Does he do nothing, which is the position of the civil libertarians?  That does not seem satisfactory given the capabilities and objectives of our enemies.  Remember that nukes can be as small as suitcases these days and that several nukes going off in several cities could very severely damage, perhaps cripple, the country. 

President Bush has taken an oath which exists independently of any court 'to preserve, protect and defend the Constitution against all enemies foreign and domestic.'  Can this oath, this responsibility, be delegated?  No. And we don't want it to be. A judge is a minor appointed official. The president is the senior elected official and the commander in chief of the armed forces.  It is clear, once this contrapositive is used — the alternative wherein President Bush does nothing — that it is not an acceptable alternative.

Civil libertarians will say that this is the initial edge of the wedge to destroy our rights and implement totalitarianism.  This represents a confusion about the situation we face.  All democracies have distinguished between an assault on the polity from outside and the normal operation of the polity from within.  In normal civil operations, we have legal and procedural safeguards to protect our civil liberties.  Indeed, we are willing to have a guilty person go free if the proper procedures have not been followed. 

But in an assault on the polity from outside, conditions and risks are different.  And, yes, we have to give up some of our civil safeguards to meet it.

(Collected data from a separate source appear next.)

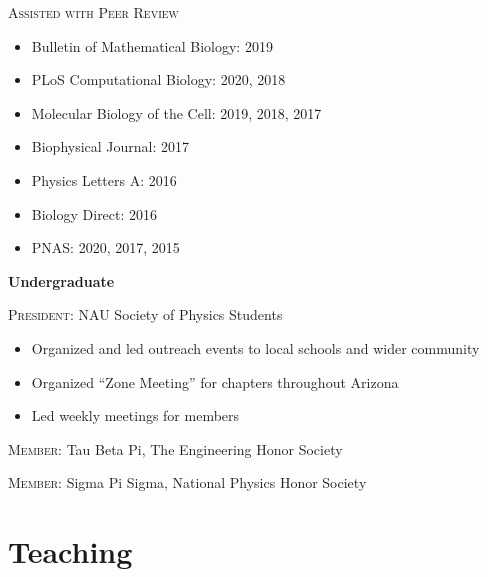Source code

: \documentclass[letterpaper,10pt]{article} %
\begin{document}
\textsc{Assisted with Peer Review}
\begin{itemize}
\item Bulletin of Mathematical Biology: 2019
\item PLoS Computational Biology: 2020, 2018
\item Molecular Biology of the Cell: 2019, 2018, 2017
\item Biophysical Journal: 2017
\item Physics Letters A: 2016
\item Biology Direct: 2016
\item PNAS: 2020, 2017, 2015
\end{itemize}

\bigskip

{\large \textbf{Undergraduate}}

\textsc{President:} NAU Society of Physics Students
\begin{itemize}
\item Organized and led outreach events to local schools and wider community
\item Organized ``Zone Meeting'' for chapters throughout Arizona
\item Led weekly meetings for members
\end{itemize}

\textsc{Member:} Tau Beta Pi, The Engineering Honor Society

\textsc{Member:} Sigma Pi Sigma, National Physics Honor Society

\bigskip
\section*{Teaching}
\bigskip
\end{document}
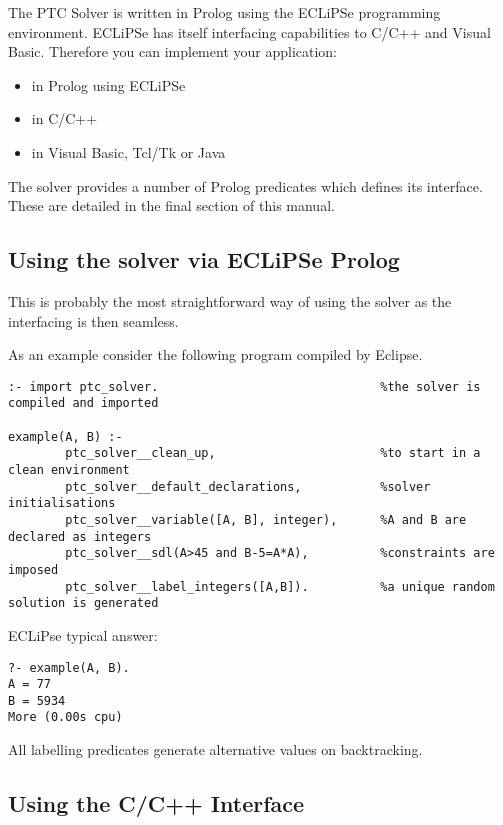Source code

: \documentclass{article}
\begin{document}
The PTC Solver is written in Prolog using the ECLiPSe programming environment.
ECLiPSe has itself interfacing capabilities to C/C++ and Visual Basic.
Therefore you can implement your application:

\begin{itemize}
\item in Prolog using ECLiPSe
\item in C/C++
\item in Visual Basic, Tcl/Tk or Java
\end{itemize}

The solver provides a number of Prolog predicates which
defines its interface. These are detailed in the final
section of this manual.

\subsection{Using the solver via ECLiPSe Prolog}

This is probably the most straightforward way of using the solver as the
interfacing is
then seamless.

As an example consider the following program compiled by Eclipse.

\begin{verbatim}
:- import ptc_solver.                               %the solver is compiled and imported

example(A, B) :-
        ptc_solver__clean_up,                       %to start in a clean environment
        ptc_solver__default_declarations,           %solver initialisations
        ptc_solver__variable([A, B], integer),      %A and B are declared as integers
        ptc_solver__sdl(A>45 and B-5=A*A),          %constraints are imposed
        ptc_solver__label_integers([A,B]).          %a unique random solution is generated
\end{verbatim}

ECLiPse typical answer:

\begin{verbatim}
?- example(A, B).
A = 77
B = 5934
More (0.00s cpu)
\end{verbatim}

All labelling predicates generate alternative values on backtracking.

\subsection{Using the C/C++ Interface}
\end{document}
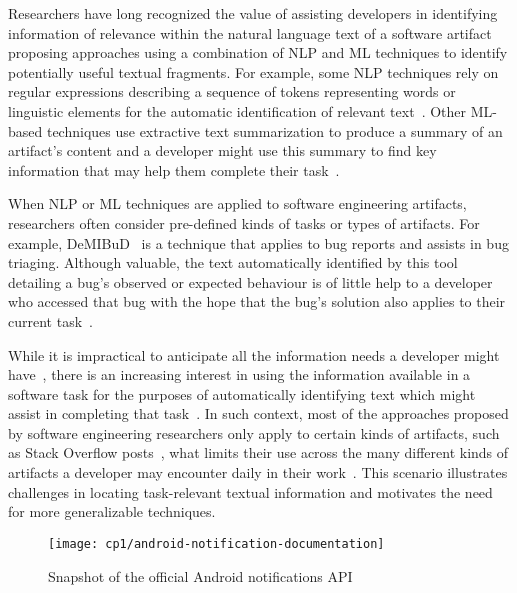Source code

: 



Researchers have long recognized the value of assisting developers in 
identifying information of relevance within the natural language
text of a software artifact
proposing approaches using a combination of \acf{NLP} and \acf{ML} techniques to identify potentially useful textual fragments. 
For example, some \acs{NLP} techniques rely on regular expressions describing a sequence of tokens
representing words or linguistic elements for the automatic identification 
of relevant text~\cite{Bavota2016, Chaparro2017}. 
Other \acs{ML}-based techniques use extractive text summarization 
to produce a summary of an artifact's content
and a developer might use this summary to find key information
that may help them complete their task~\cite{Bavota2016}.



When \acs{NLP} or \acs{ML} techniques are applied to software engineering artifacts, researchers often 
consider pre-defined kinds of tasks or types of artifacts.
For example, {\small DeMIBuD}~\cite{Chaparro2017} is a technique that applies to bug reports and 
assists in bug triaging. Although valuable, the text  automatically identified by this tool detailing a bug's observed or expected
behaviour 
 is of little help to a developer who accessed that bug 
with the hope that the bug's solution also applies to their current task~\cite{Viviani2019}.


While it is impractical to anticipate all the information needs a developer might have~\cite{sillito2006, josyula2018, ko2007}, there is an increasing interest in using the information 
available in a software task for the purposes of automatically identifying text 
which might assist in completing that task~\cite{Bavota2016}. 
In such context, most of the approaches proposed by software engineering researchers 
 only apply to certain kinds of artifacts, such as Stack Overflow posts~\cite{Xu2017, silva2019}, what limits their use across the
many different kinds of artifacts a developer may encounter
daily in their work~\cite{Li2013}.
This scenario illustrates challenges in locating task-relevant textual information and motivates the need for more generalizable techniques.




\clearpage


\begin{landscape}
\begin{figure}
    \centering
    \texttt{[image: cp1/android-notification-documentation]}
    \caption{Snapshot of the official Android notifications API}
    \label{fig:android-notifications-api-page}
\end{figure}

\end{landscape}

That we need to do so is not the least of the outrages that our enemies inflict on us.  But all democracies in history have observed this distinction. 

The term 'dictator' comes from the Roman Republic where a dictator was appointed for a 6—month period to rule the republic by decree during a period of military emergency (thus the Roman meaning was different from the present totalitarian meaning).  The British have the Defense of the Realm Act, which was passed in 1914 and in 1940.  Its working part says that everyone residing in the UK must 'put their persons, their services and their property at the disposal of His Majesty' for the duration of the war.  In other words, the government can commandeer people's homes, can direct where and how they work and can require service to the state simply by direction of the prime minister. 

Abraham Lincoln conceived his responsibility to preserve the Constitution as overriding all other considerations.  He ignored rulings from Chief Justice Taney that he thought were not in the best interests of the country and he suspended habeas corpus, meaning he could throw people in jail indefinitely — which he proceeded to do.  The declaration of war in World Wars I and II were understood to give the President authority over the economy and the ability to conduct whatever security operations he deemed necessary, including incarcerating ethnic Japanese American citizens in World War II.

The need for a democracy to distinguish between the normal operation of civil affairs and the extraordinary powers that must be exercised when the polity is under threat is a very well trod path, both legally and historically.  President Bush is traveling well within the confines of that path.